Imagine that, On an Elliptic Curve cryptography scheme where $P=a\times G$, Bob shares his public key $P$ with Eve (the devil who wants to know secrets he is not supposed to). Bob has also revealed a clue about $a$ accidentally. The clue can be one or a combination of items from the following list:
- The number $a$ is ODD/EVEN integer.
- The number $a$ is GREATER/SMALLER than half of the group order $N/2$.
- The number $a$ has $x$ meaningful bits when written as binary. (there $x$ is the count of bits of $a$, for example if $a=152=10011000$ then $x=8$
- The number $a$ is quadratic RESIDUE/NON-RESIDUE modulo $N$.
Will knowledge of such a clue be considered a significant weakness for the public key of Bob so that we should say it is not safe anymore to use it?

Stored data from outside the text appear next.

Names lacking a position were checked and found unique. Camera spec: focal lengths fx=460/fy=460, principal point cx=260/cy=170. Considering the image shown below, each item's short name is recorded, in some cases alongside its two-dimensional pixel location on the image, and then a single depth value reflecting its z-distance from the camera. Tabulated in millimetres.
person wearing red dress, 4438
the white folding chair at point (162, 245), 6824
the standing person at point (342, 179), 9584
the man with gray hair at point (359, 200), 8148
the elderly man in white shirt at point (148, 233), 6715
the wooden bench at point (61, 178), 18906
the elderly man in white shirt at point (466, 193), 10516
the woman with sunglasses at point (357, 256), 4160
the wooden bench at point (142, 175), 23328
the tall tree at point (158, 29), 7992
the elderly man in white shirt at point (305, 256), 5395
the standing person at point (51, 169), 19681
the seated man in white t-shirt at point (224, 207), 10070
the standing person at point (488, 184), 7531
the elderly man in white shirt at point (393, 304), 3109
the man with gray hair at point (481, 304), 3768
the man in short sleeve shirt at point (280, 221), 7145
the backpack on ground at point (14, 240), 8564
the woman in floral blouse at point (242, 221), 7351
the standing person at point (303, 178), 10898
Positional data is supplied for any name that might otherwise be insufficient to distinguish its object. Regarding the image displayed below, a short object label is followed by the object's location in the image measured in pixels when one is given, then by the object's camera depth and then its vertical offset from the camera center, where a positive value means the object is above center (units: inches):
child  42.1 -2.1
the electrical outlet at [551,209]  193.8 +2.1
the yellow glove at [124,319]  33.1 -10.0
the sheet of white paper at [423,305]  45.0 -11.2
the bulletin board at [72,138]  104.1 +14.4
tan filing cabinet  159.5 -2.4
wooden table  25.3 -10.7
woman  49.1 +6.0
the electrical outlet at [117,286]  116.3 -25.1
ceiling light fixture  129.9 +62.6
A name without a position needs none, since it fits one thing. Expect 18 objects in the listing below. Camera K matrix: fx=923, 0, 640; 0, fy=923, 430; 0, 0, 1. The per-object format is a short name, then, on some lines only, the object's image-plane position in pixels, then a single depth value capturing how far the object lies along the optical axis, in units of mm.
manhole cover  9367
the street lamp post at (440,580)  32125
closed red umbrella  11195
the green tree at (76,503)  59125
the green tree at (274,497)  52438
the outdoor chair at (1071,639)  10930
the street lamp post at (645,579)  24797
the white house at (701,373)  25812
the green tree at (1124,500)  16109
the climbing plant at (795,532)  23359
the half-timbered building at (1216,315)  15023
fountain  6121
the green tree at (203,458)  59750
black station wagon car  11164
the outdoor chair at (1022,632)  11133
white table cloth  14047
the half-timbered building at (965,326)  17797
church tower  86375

Clues mentioned above are very little information about $a$ I suppose. Am I right? What if we can reveal them for all points on the curve by using a magic algorithm?
I know that, for items 1-3, knowledge of a general algorithm that for any given $P=a\times G$ it can tell us for sure that $a$ is ODD/EVEN or $a$ is GREATER/SMALLER than $N/2$ or $a$ has $x$ bits will completely break the security of Elliptic Curves and by which it will be possible to retrieve $a$ from $P$.
But what about item 4? I mean if one can discover an algorithm by which they can determine that for any given $P$, $a$ is or is not a quadratic residue modulo $N$, will they be able to completely retrieve $a$ and break the cryptographic scheme?
What if the algorithm can also tell the square root of $a$ modulo $N$?
These questions arose when I was studying risks of private key database being partially compromised. That is what happens if an attacker knows clues of our private keys.